As noted in the popcorn experiment, eating is a lot more about context than hunger, so changes to the time and place you eat actually impact the amount of food you eat. For example, people who were given the stale popcorn in a meeting room and asked to watch different videos noticed the terrible popcorn immediately — and stopped eating it. So if you normally eat lunch at your desk, eat it in the break room. Or if you eat breakfast on the go, wake up earlier, and try eating at the table.

2. Use smaller plates.

According to Wansink’s work, the container we put our food into impacts how much of it we eat. Using smaller plates can reduce the amount we eat by 31% without us even noticing. And that holds true even if we go back for seconds and thirds! The very fact that we have to think about it reduces the amount we eat even more.

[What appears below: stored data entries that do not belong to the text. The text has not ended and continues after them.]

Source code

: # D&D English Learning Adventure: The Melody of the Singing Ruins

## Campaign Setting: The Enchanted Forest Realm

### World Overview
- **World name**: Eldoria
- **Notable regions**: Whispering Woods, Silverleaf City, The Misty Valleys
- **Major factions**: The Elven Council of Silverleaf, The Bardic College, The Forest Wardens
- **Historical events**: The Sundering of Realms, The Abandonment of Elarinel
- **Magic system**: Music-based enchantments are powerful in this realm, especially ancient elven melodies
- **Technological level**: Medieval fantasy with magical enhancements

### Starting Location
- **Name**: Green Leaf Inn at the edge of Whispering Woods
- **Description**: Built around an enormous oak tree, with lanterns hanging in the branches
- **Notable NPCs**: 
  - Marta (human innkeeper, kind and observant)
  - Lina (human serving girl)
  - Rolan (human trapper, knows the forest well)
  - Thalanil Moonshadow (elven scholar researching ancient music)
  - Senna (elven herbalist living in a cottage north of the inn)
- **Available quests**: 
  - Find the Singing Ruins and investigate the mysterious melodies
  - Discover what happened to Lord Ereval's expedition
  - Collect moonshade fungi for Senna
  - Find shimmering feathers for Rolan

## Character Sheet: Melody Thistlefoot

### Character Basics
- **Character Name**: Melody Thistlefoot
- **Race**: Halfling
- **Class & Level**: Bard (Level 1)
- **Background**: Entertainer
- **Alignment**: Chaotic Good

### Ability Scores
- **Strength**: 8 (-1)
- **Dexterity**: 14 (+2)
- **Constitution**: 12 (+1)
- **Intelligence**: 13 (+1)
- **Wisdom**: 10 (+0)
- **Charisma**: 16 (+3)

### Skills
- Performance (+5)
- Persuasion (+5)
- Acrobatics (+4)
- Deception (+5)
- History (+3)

3. Keep food at arm’s length at parties.

“Party binging,” as Wansink calls it, is when people eat thousands of extra calories without noticing. I advise my clients to get scientific at parties, and it can work for you, too. Get out a tape measure, and measure the length of your arm. Now make sure that you hang out and socialize at least that far away from the bar or the food table at your next party. Seriously, not being physically near the food will keep it from mindlessly jumping into your face. You can still enjoy food, drinks and the party, but keeping your distance ensures that you are choosing to enjoy it instead of eating on autopilot — without noticing or enjoying any of the extra calories.